Emiliano la miró curar a su hija con una delicadeza tan natural que sintió un nudo en la garganta.
Otra tarde, Camila notó que los zapatos de Lucía estaban abiertos por la punta. No dijo nada. Una semana después apareció con una caja envuelta en papel sencillo.
—Compré la talla equivocada para la sobrina de una amiga. ¿Tú conoces a alguna niña que pueda usarlos?
Lucía abrió la caja y encontró unos tenis rosas nuevos, hermosos, suaves, limpios, tan perfectos que se le llenaron los ojos de lágrimas antes de entender que eran suyos.
—¿Puedo… de verdad puedo?
Camila asintió.
La niña se le colgó del cuello llorando.
Emiliano tuvo que apartar la vista. Nunca olvidaría la expresión de su hija al tocar esos zapatos.
Gracias a varios contactos de Camila, empezaron a salirle trabajos mejor pagados. Casas grandes. Limpiezas por día. Pagos puntuales. Él nunca pidió nada, pero ella movía discretamente algunas puertas. Cada vez que Emiliano intentaba agradecer demasiado, Camila lo frenaba con la misma calma.
—Cuando uno quiere a alguien, lo ayuda. Eso es todo.
El problema fue que Emiliano empezó a quererla demasiado.
Y entonces llegó el día que arruinó todo.

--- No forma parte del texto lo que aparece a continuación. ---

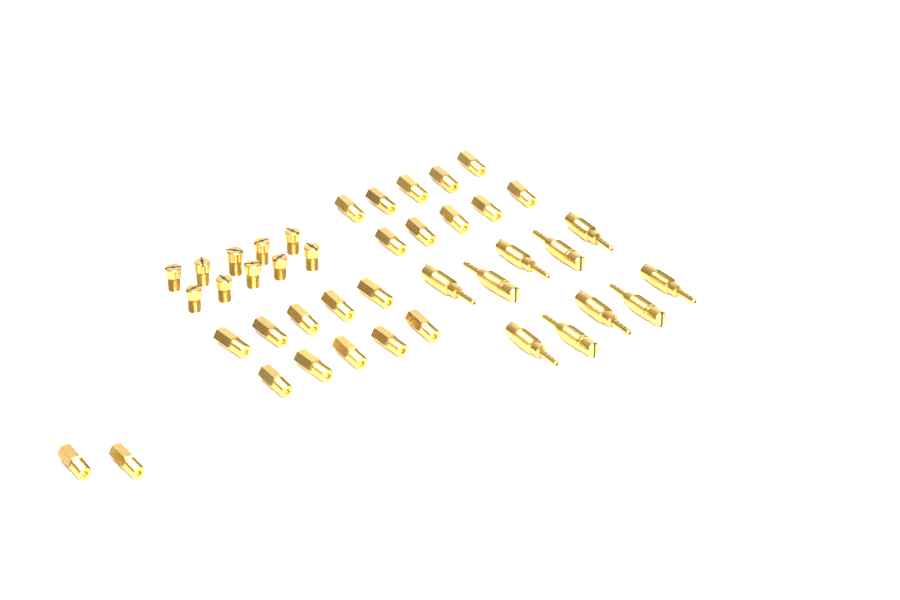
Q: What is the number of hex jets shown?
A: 22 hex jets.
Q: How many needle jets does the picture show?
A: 10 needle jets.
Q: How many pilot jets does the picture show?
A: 10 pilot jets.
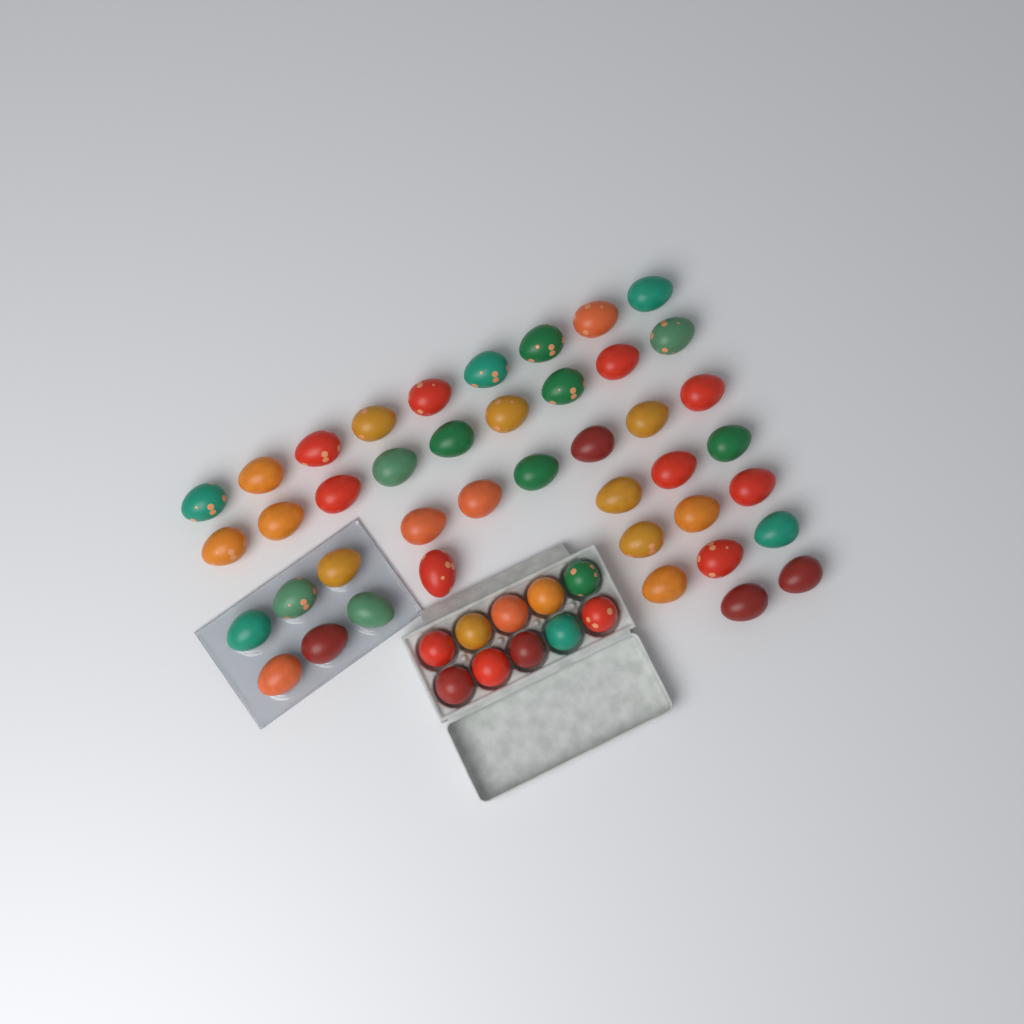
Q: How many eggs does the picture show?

Una clienta nueva lo contrató para limpiar un departamento de lujo en San Pedro antes de una visita importante. Emiliano pasó horas tallando mármol, vidrios, baños impecables. Cerca de las dos de la tarde, mientras restregaba el piso de la sala, oyó voces y el sonido de la puerta abriéndose.
Levantó la vista.
Entró un grupo de personas. Un corredor de bienes raíces, dos asistentes con tabletas, un asesor financiero… y detrás de ellos, Camila.
Pero no era la Camila del parque.
Llevaba un traje oscuro perfectamente cortado, el cabello recogido, zapatos elegantes y la expresión firme de alguien acostumbrado a tomar decisiones de millones de pesos sin que le temblara la voz.

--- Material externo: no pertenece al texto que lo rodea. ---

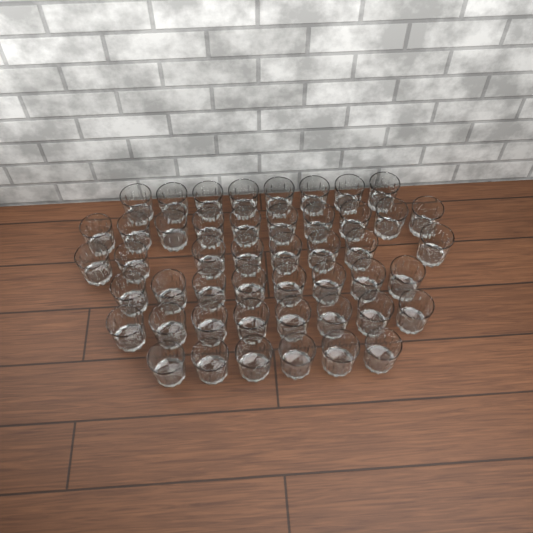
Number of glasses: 48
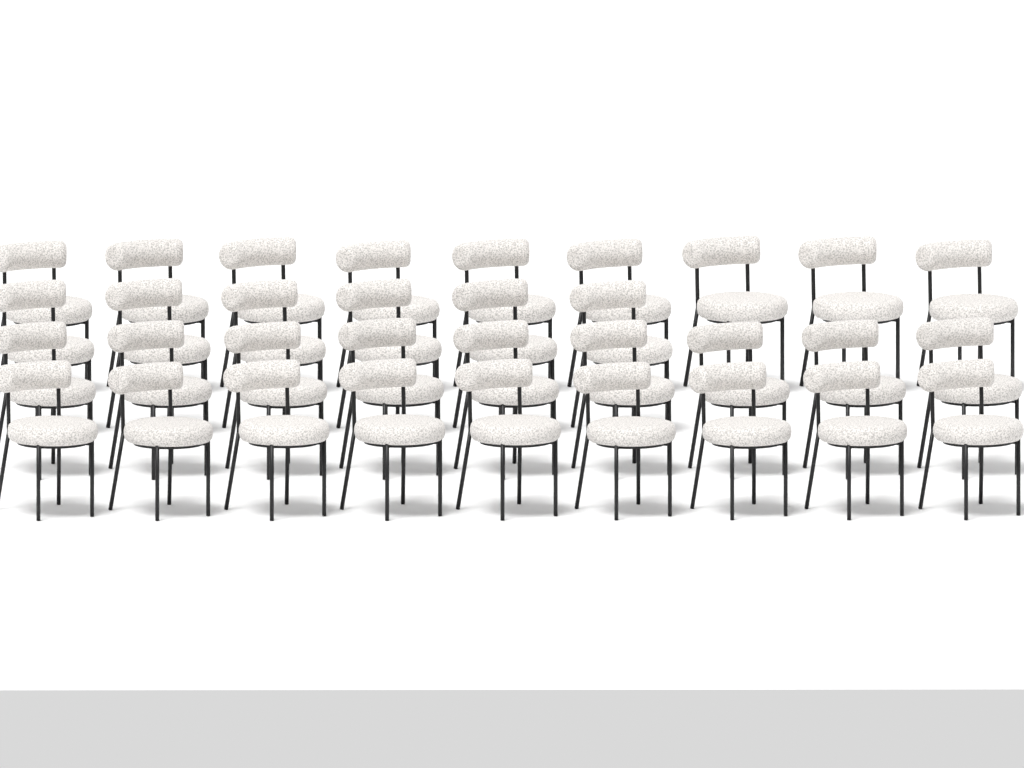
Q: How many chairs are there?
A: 33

—¿Cuánto costaría la remodelación total? —preguntó, caminando por la sala.
—Entre dos y tres millones —respondió el asesor.
—Háganla. Quiero cerrar esto rápido.
Emiliano se quedó inmóvil, aún de rodillas, con el trapo en una mano y el cubo a un lado. Camila no lo vio. Ni siquiera miró hacia la esquina donde él estaba. Seguía hablando de inversión, plusvalía, acabados premium, tiempos de entrega.
Y él sintió que algo dentro se le venía abajo.